The Geneva Association, the international insurance think tank, issued a bulletin following the publication of both the Financial Stability Board’s (FSB) list of global systemically important insurers (G-SIIs) and the International Association of Insurance Supervisors’ (IAIS) publication of policy measures and consequences to be applied to G-SIIs.

The Association said that it “recognizes the importance of creating a more stable financial system and supports the G20-led efforts to address systemic risk.” It also indicated that its independent research “shows that regulatory and supervisory measures developed should address systemically risky activities (SRAs) only.”

In addition the Association pointed out that the “IAIS acknowledged last summer that traditional insurance and reinsurance do not create or amplify systemic risk. On the contrary, traditional insurance and reinsurance generate financial stability by covering extreme insurance events for society and through long-term investments in assets that support long-term obligations to policyholders.”

Since 2009, the Association has developed a significant body of research on financial stability in insurance and systemic risk. It has examined potential insurance regulatory and supervisory frameworks that would address these issues. Based on this research, The Geneva Association said it has “advocated that an activities-based approach and a clear focus on systemically risky activities be at the heart of the process. The IAIS has reconfirmed the importance of an activities based approach in its recommended consequences and measures.”

Moreover the bulletin noted that the regulations appear to some extent to be based on the size of the companies that are included, and that their size “continues to play a significant role in the designation methodology.”

The Association noted that “while this is rational in addressing the banking industry, the insurance business is based on the law of large numbers – as the number of risks in a portfolio increases, the riskiness of the portfolio decreases. In insurance, size commonly reflects a greater diversification of the lines of business and geographies of an organization, reducing the level of portfolio risk and therefore the potential need for resolution.”

Geneva Association Chairman and the CEO of XL Group Mike McGavick commented: “It is important that the criteria and measurements used to designate a G-SII are made available as soon as possible and are transparent, predictable and measurable. Without a transparent and predictable process it is impossible for management to monitor and manage systemic risk levels.”

John H. Fitzpatrick, Secretary General of the Association said: “The Association’s research suggests that strong lead supervision of an insurance group can be more effective than higher loss absorbency (HLA) in addressing systemic risk. That said, any ‘backstop capital requirement’ needs to be tailored specifically for the insurance business model and care taken to avoid creating new competitive issues.”

The bulletin pointed out that “more work will be needed to refine the process for identifying and dealing with systemic risk in insurance and ensuring consistency with reinsurance. We look forward to working closely with the IAIS and FSB in developing an appropriate framework for comprehensive group supervision that achieves the important objective of creating financial stability.

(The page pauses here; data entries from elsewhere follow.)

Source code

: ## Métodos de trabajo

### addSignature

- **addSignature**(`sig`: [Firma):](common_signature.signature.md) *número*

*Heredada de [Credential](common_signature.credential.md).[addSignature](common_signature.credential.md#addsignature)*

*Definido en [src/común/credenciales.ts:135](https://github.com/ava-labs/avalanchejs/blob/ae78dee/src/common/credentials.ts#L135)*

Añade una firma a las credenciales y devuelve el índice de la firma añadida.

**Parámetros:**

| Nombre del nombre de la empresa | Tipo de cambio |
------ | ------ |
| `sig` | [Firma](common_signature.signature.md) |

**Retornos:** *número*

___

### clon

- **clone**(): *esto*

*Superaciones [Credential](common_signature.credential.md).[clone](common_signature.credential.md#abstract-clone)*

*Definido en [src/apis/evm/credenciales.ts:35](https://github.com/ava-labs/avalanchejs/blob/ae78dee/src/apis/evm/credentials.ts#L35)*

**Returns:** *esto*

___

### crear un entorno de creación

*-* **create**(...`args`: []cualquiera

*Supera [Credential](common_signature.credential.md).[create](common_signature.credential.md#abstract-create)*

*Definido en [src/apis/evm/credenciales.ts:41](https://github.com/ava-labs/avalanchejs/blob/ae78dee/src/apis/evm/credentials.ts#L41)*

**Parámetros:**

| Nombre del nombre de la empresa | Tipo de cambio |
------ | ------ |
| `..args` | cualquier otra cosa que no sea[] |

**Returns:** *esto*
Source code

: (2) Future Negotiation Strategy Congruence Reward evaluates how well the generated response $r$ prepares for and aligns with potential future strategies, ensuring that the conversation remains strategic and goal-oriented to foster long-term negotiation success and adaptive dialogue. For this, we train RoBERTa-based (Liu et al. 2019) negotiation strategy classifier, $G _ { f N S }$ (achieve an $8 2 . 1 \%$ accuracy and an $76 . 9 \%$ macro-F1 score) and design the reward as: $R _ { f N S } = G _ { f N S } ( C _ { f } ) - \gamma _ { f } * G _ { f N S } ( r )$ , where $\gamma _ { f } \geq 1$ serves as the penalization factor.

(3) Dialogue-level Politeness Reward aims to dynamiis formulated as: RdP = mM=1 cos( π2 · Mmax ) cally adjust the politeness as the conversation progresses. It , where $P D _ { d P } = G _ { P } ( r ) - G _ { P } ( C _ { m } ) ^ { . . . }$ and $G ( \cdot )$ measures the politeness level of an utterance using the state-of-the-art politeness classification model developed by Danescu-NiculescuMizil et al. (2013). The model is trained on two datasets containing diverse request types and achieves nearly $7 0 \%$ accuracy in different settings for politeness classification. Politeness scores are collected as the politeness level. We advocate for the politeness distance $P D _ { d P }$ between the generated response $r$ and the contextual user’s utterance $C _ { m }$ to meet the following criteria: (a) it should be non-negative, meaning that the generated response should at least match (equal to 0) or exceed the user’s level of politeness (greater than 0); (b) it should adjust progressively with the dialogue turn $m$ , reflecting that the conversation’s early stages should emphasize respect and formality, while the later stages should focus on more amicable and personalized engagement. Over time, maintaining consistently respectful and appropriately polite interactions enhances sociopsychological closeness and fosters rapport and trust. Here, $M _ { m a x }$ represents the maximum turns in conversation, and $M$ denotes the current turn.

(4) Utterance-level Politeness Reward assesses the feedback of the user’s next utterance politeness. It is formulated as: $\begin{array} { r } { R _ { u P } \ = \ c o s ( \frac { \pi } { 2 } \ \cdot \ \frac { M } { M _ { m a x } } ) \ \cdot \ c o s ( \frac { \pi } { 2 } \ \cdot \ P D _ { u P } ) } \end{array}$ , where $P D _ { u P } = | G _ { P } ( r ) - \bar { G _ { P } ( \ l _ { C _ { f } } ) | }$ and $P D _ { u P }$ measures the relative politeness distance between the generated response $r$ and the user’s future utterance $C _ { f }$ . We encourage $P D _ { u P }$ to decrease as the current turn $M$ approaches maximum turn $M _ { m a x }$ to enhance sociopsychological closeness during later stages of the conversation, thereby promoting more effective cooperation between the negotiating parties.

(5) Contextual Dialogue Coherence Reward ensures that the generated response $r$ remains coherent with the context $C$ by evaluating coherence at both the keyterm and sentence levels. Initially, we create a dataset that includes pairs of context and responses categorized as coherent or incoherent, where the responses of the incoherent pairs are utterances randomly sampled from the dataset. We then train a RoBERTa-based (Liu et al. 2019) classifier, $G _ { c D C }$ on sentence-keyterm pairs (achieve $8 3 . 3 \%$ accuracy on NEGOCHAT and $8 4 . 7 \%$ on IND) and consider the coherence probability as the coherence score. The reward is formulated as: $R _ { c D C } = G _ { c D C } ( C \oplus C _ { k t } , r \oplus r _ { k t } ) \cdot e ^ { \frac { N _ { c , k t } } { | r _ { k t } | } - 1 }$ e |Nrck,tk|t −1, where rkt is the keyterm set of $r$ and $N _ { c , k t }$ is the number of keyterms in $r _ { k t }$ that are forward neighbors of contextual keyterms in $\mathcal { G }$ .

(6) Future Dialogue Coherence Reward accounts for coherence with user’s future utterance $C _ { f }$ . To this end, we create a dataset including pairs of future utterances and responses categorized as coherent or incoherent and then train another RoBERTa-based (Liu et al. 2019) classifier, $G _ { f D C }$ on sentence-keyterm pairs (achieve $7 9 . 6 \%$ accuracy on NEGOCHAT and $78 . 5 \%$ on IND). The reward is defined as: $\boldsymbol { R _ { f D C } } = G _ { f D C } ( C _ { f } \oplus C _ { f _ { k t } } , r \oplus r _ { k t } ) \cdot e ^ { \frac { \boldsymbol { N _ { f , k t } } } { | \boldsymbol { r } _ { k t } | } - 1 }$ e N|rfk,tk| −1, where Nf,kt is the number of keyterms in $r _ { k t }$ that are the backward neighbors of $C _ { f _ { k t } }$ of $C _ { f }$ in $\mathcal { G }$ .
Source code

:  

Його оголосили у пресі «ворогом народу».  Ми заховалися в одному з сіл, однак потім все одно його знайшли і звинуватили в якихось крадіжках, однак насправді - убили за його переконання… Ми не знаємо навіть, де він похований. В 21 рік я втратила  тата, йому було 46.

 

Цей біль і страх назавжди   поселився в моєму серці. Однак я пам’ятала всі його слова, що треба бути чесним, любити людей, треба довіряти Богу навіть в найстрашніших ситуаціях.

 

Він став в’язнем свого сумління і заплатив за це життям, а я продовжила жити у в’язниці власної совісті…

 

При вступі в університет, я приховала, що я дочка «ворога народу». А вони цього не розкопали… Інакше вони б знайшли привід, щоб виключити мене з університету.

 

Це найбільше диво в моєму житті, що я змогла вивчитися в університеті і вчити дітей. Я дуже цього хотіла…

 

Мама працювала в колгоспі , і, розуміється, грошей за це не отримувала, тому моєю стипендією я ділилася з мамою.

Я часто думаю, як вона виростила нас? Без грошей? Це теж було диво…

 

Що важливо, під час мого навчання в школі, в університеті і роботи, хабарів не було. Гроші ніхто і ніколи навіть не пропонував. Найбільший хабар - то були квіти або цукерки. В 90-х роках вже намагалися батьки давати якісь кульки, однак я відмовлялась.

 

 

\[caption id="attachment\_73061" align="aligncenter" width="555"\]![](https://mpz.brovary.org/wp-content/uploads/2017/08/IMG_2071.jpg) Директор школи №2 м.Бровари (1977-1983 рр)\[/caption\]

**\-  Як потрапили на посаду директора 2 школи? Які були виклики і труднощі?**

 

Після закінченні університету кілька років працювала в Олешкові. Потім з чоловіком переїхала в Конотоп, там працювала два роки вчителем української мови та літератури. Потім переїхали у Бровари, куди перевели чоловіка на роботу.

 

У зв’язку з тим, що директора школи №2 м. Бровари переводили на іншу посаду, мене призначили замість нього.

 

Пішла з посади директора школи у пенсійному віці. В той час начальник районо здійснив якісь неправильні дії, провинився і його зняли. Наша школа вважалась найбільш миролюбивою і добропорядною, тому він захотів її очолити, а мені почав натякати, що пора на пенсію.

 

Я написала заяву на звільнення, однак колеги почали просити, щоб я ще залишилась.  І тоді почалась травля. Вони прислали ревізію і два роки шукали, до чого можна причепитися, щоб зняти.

“We expect to examine the proposal on macro-prudential policy and surveillance in insurance in the coming days. Ultimately, it will also be important for the comparison of systemic risk to be made across the whole financial services industry so that appropriate attention is paid to the largest pockets of systemic risk in the system. The results of the designation process for insurers overstate the importance of the top-ranked insurers compared to other institutions in the financial services industry.